EXERCISE TEXT =
Ok, I have to confess that I mentioned above that I was looking at the RX100 iii at Best Buy but I might have been looking at the RX100 vii, judging by the price. The numerous versions of this model seem endless and the model number is hard to read at a quick glance. Apparently there are at least 8 models of the RX100. Pretty sure Best Buy isn't selling the iii any longer. But thru all 10 years of models they have chosen to keep to the 1" sensor.

Do I really need a larger sensor? Well, I guess it depends. If the lens is not very good then it doesn't matter what sensor you have. With all things being equal, which is seldom the case, a larger sensor is the way to go. Most of the problem is the "kit lens" they tend to throw on models to keep the cost down.

I think the CMOS sensor that was in my D90 is similar in size to the newer APS-C sensor, for what it's worth.









Sony RX100 Series Comparison (I, II, III, IV, V, VA, VI and VII)







photographylife.com


----------



## Chris Stark

Does anyone have any experience or knowledge of the _Panasonic GX9?_

Seems to get decent reviews, has a four thirds sensor, and some nice features.


----------



## Saswatch

Chris Stark said:


> Does anyone have any experience or knowledge of the _Panasonic GX9?_
> 
> Seems to get decent reviews, has a four thirds sensor, and some nice features.


The GX85 was a great little camera while I had it. Its better than the LX100 II if you plan on getting multiple lenses. For me I got tired of relearning the button layouts when switching to it from my Olympus and Canon bodies.


----------



## Chris Stark

Saswatch said:


> The GX85 was a great little camera while I had it. Its better than the LX100 II if you plan on getting multiple lenses. For me I got tired of relearning the button layouts when switching to it from my Olympus and Canon bodies.


I am looking at a few used ones now. I guess the question is, do I get something a little older and save money or get something newer and spend more money. I'm also wondering if, nowadays, if 16mp is large enough. It seems like most all cameras now are 20-24mp. Does this even matter much anymore I don't know. Will I be printing any photos larger than 11 x 14, probably not.

INSTRUCTIONS =
1) In two sentences, how would you sum up the camera forum thread?
2) Edit the camera forum thread by writing out everything from "I am looking" down to "14, probably not.", with "used" replaced by "refurbished".
The entries that follow come from a separate source.

SUPPLIED INFORMATION =
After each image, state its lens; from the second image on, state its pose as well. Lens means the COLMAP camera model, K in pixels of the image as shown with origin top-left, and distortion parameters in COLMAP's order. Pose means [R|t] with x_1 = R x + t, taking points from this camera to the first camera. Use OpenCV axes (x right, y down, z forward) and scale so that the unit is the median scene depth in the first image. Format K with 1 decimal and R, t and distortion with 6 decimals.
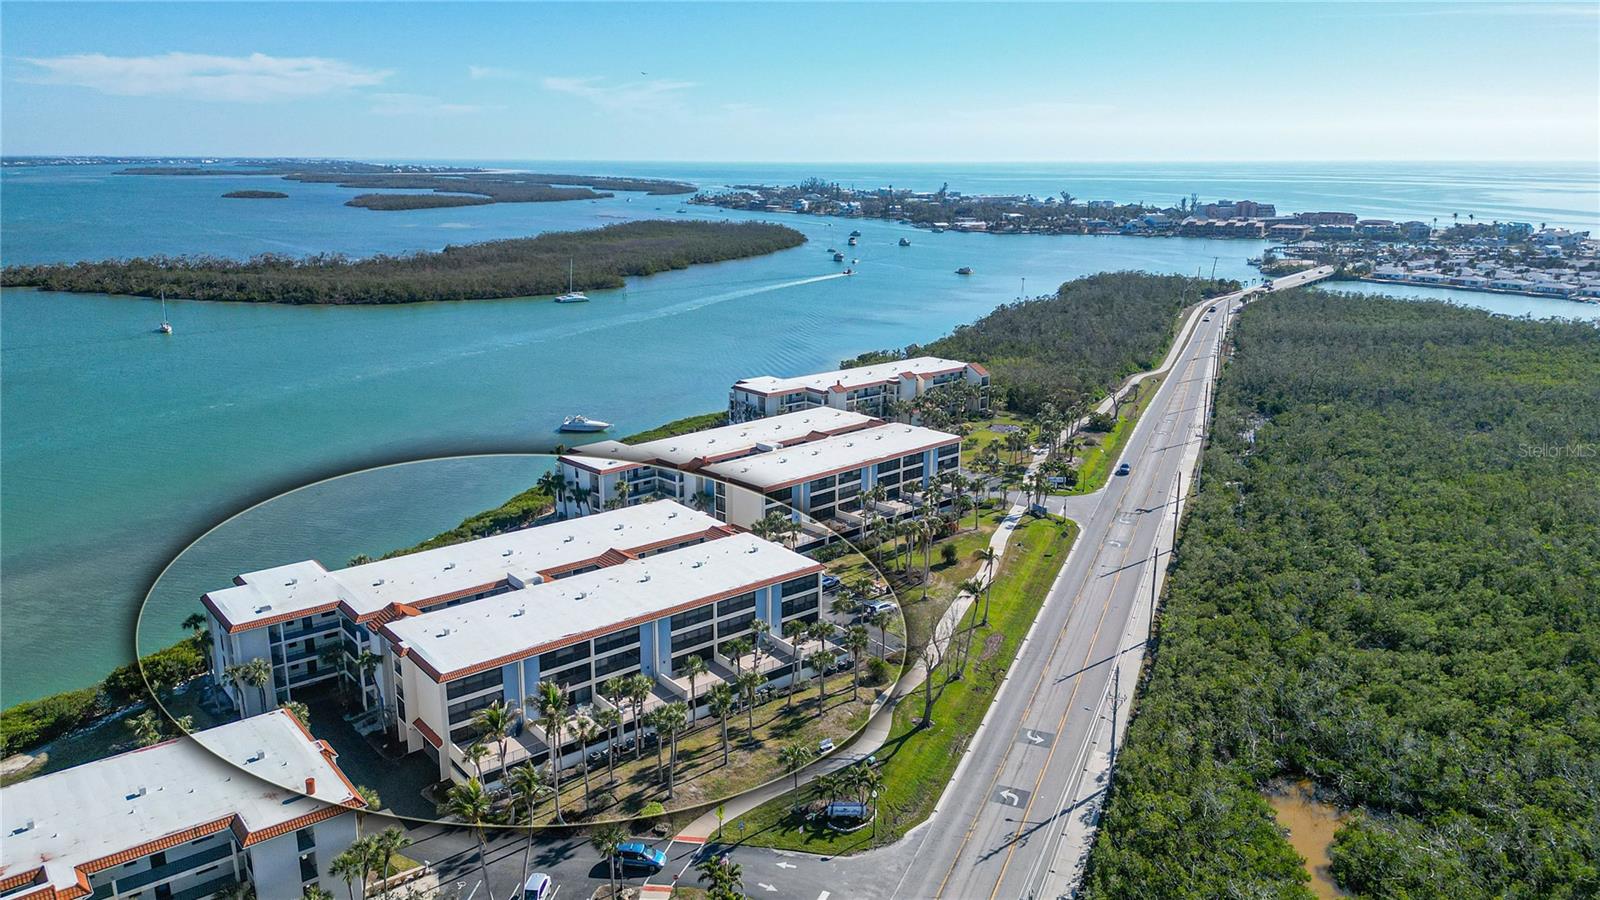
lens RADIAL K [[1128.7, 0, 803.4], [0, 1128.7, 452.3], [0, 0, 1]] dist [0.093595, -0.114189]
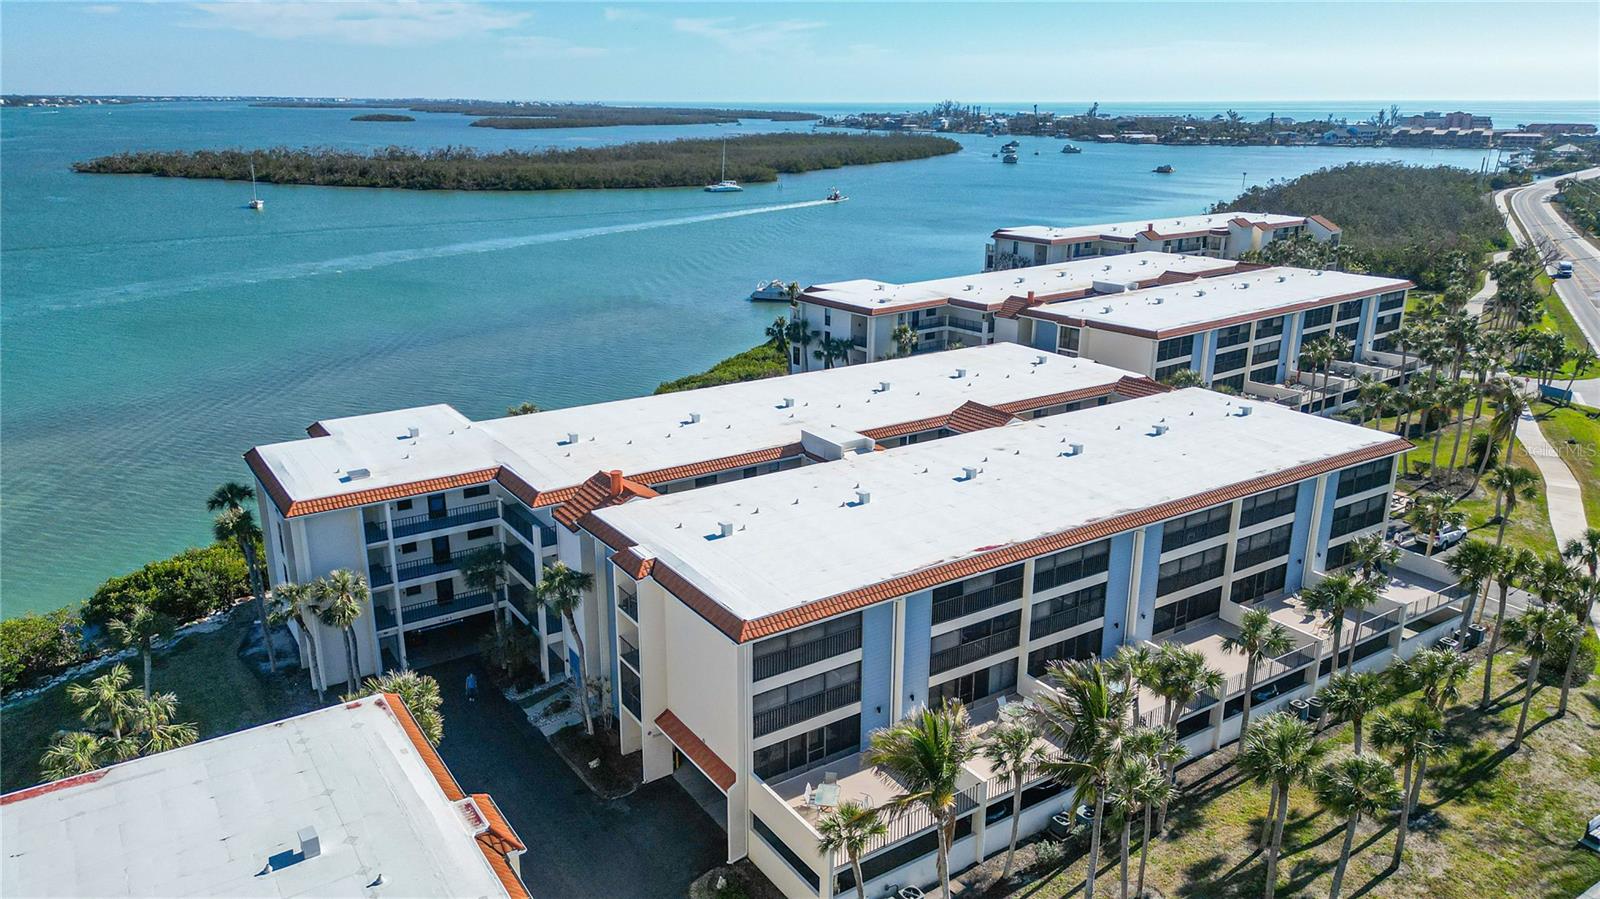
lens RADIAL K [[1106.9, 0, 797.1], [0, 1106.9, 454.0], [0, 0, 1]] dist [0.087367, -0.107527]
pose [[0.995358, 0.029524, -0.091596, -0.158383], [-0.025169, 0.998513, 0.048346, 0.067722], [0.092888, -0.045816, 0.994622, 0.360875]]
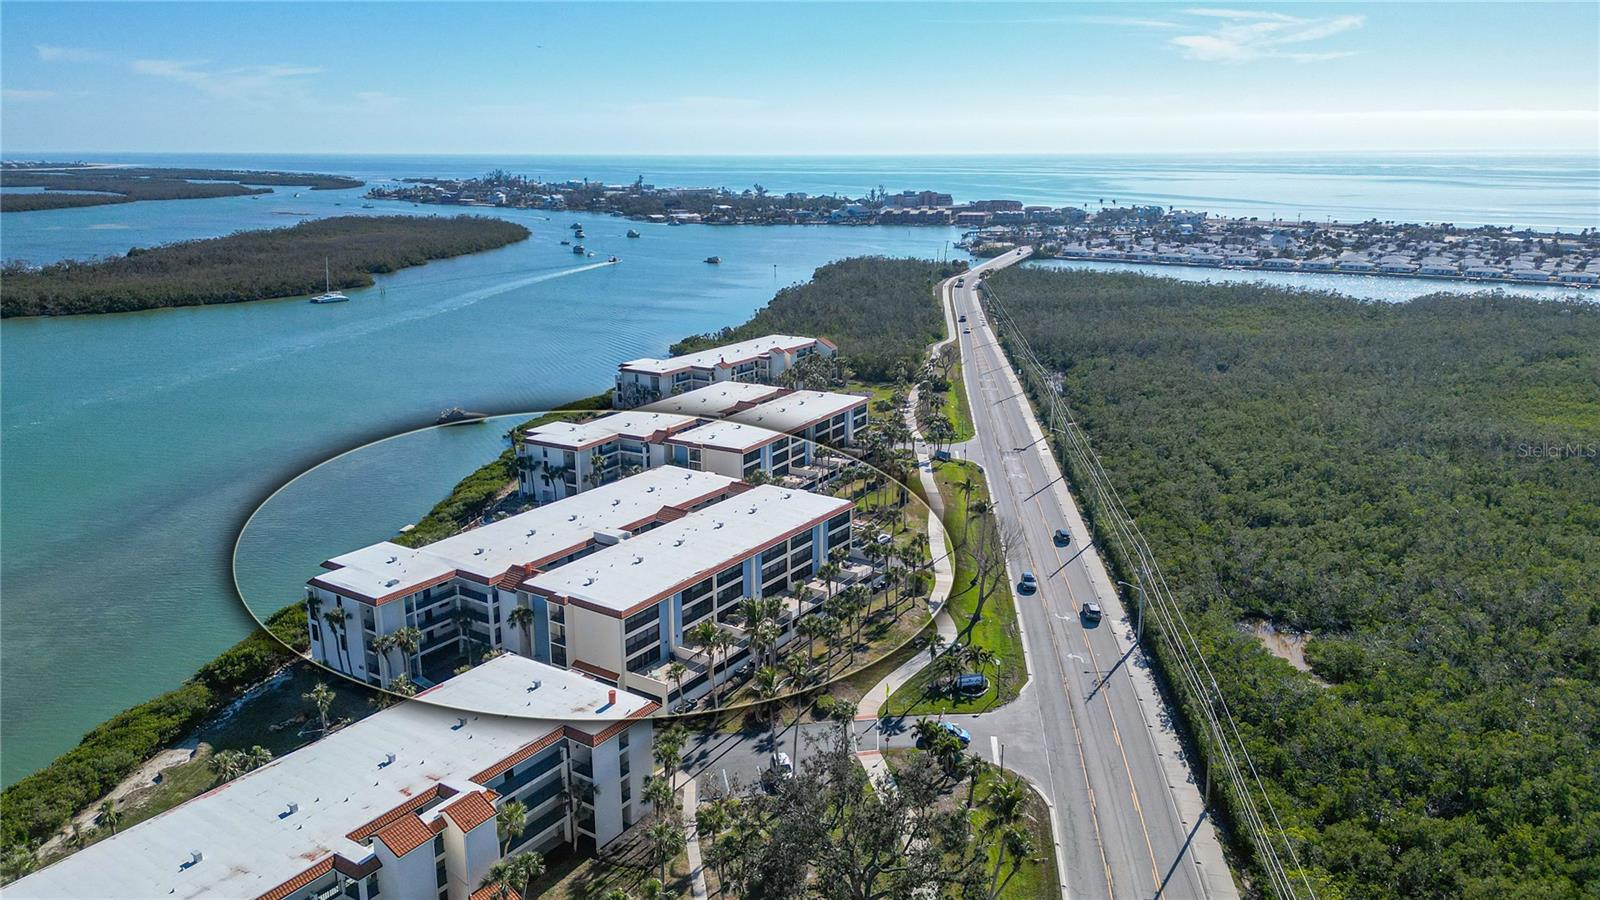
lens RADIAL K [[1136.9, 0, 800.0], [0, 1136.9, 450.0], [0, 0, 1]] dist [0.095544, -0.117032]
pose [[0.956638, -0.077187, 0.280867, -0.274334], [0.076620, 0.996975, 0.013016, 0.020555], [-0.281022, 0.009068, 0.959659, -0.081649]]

...

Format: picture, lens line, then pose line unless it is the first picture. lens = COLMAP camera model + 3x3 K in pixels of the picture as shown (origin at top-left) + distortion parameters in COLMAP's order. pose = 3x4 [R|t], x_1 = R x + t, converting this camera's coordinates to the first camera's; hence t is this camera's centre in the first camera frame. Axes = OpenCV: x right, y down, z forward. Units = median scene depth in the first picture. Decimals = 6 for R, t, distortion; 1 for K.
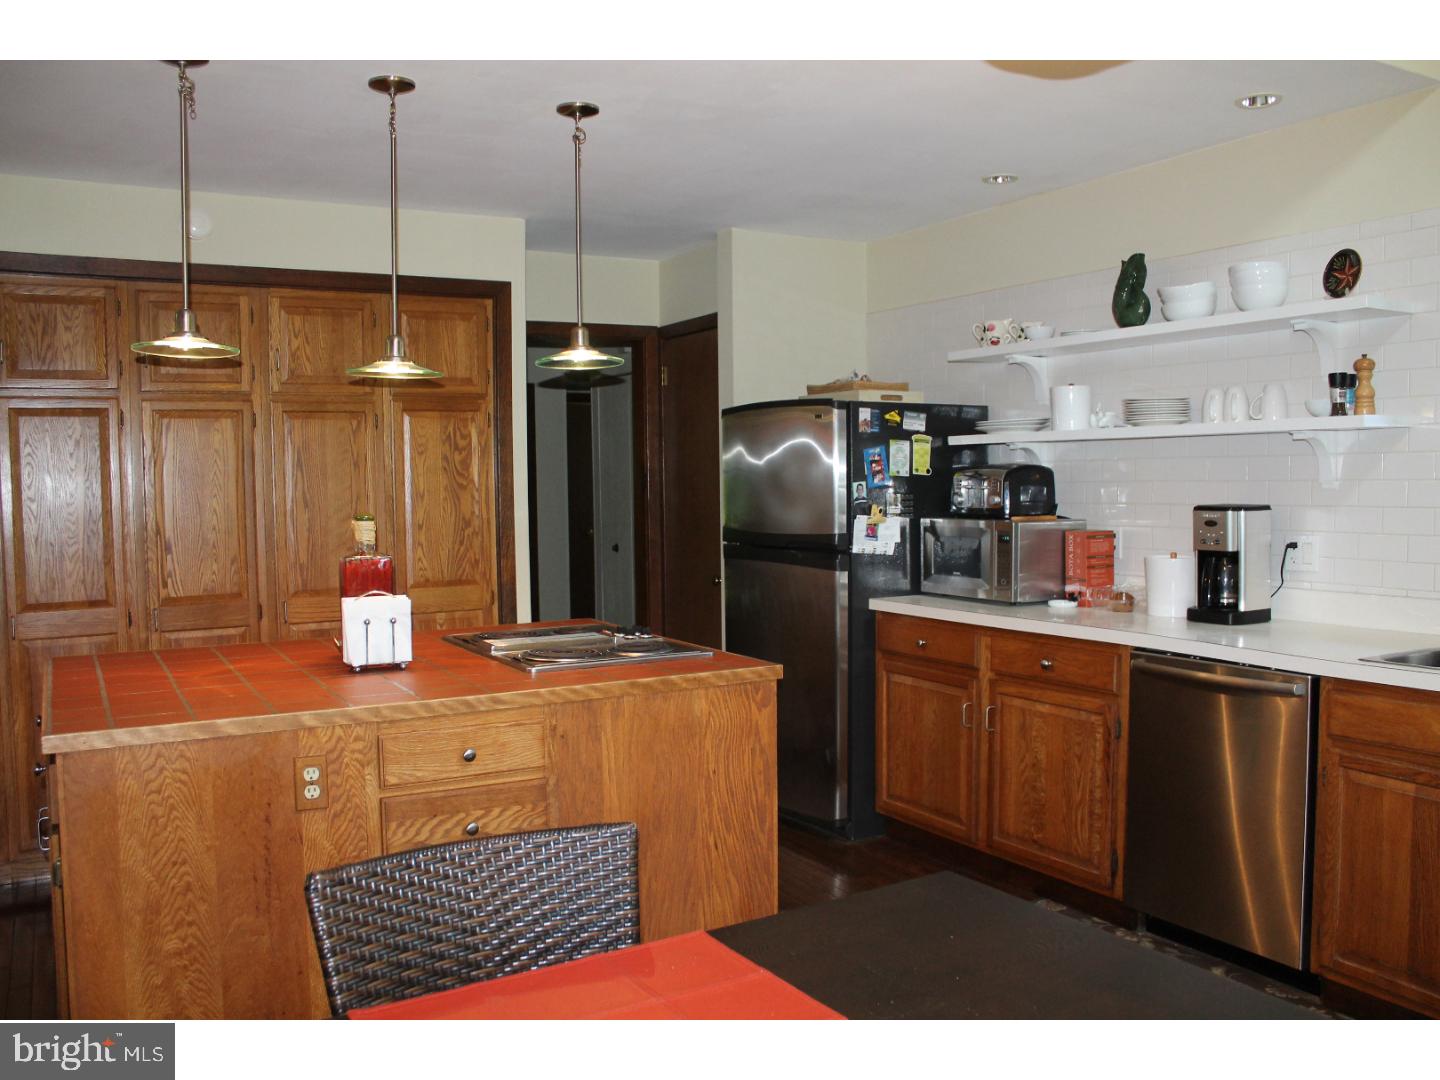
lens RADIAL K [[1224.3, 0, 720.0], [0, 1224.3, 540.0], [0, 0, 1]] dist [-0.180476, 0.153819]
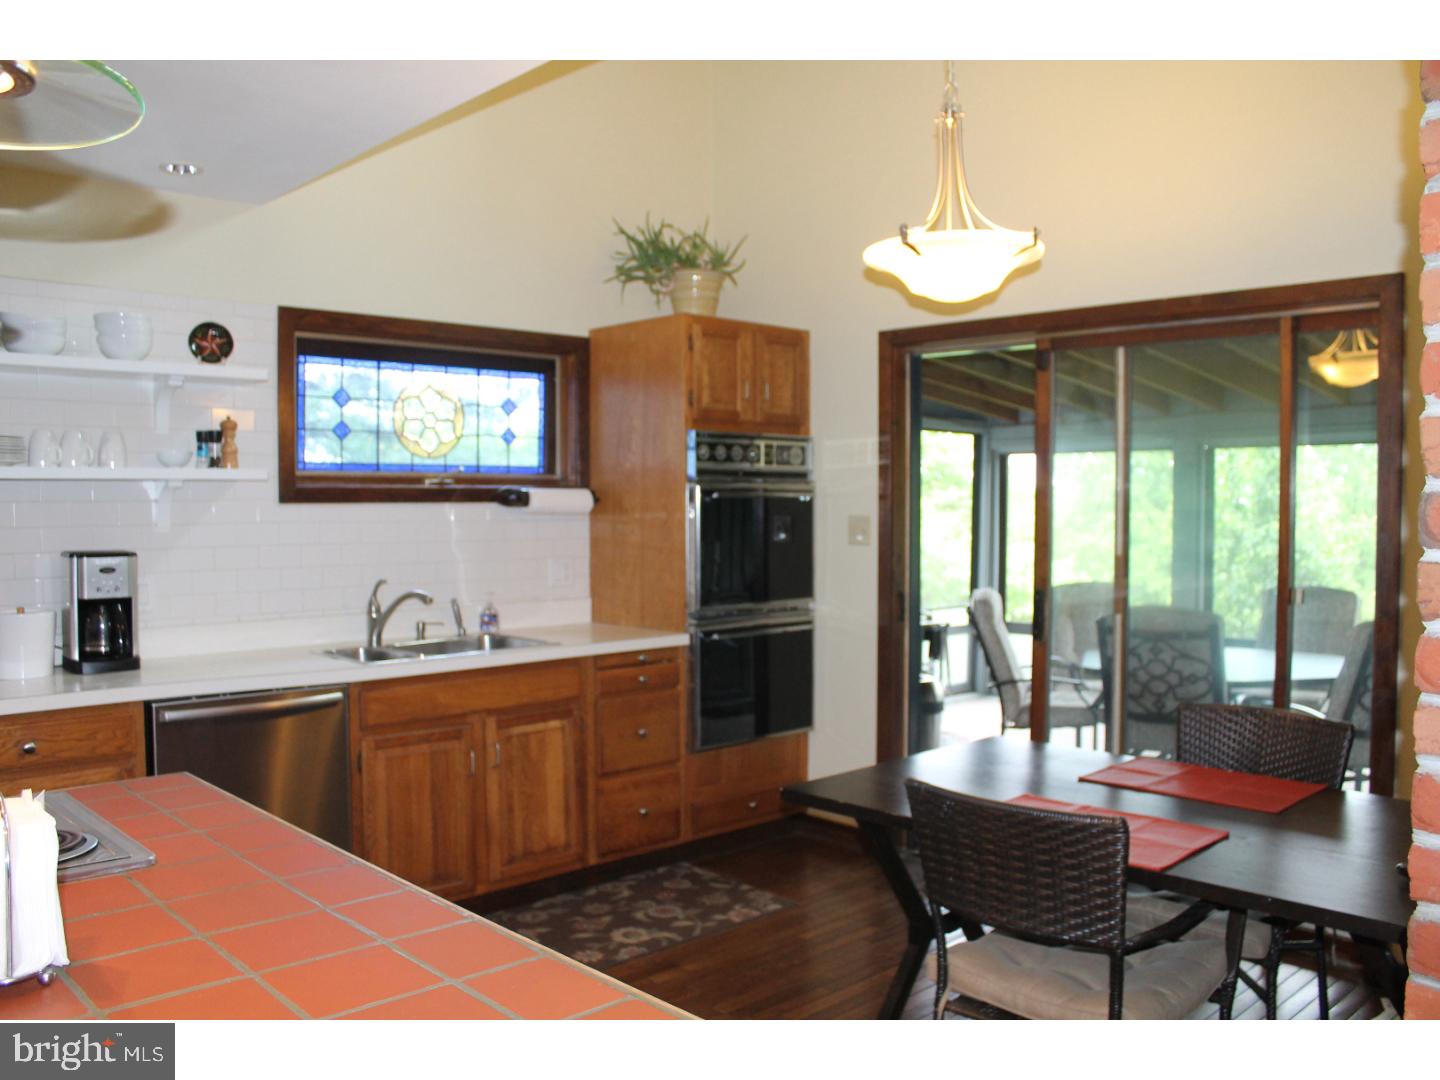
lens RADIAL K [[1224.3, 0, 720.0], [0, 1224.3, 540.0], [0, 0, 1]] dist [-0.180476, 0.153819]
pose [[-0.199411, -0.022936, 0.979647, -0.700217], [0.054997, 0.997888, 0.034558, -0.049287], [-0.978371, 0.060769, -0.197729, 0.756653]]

---

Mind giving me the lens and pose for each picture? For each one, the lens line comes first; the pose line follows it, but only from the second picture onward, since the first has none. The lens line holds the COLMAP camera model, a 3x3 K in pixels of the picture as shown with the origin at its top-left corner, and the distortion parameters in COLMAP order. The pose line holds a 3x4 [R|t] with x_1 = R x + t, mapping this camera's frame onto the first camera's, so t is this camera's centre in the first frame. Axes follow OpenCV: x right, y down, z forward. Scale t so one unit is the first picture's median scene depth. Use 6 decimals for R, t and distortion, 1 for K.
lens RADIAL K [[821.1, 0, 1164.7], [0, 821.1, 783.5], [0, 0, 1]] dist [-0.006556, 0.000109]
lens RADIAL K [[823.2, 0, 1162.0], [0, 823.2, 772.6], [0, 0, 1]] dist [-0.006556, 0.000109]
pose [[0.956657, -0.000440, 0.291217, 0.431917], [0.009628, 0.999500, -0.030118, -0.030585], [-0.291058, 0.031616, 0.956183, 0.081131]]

ANSWERS PER TASK =
1) One poster admits possibly mistaking the RX100 vii for the RX100 iii at Best Buy, notes that every version of the RX100 has kept a 1" sensor, and says a larger sensor matters only if the lens is good. Another participant asks about the Panasonic GX9, hears that the GX85 beats the LX100 II for anyone planning on multiple lenses, and weighs buying older to save money against buying newer, while wondering whether 16mp is still enough.

2)
I am looking at a few refurbished ones now. I guess the question is, do I get something a little older and save money or get something newer and spend more money. I'm also wondering if, nowadays, if 16mp is large enough. It seems like most all cameras now are 20-24mp. Does this even matter much anymore I don't know. Will I be printing any photos larger than 11 x 14, probably not.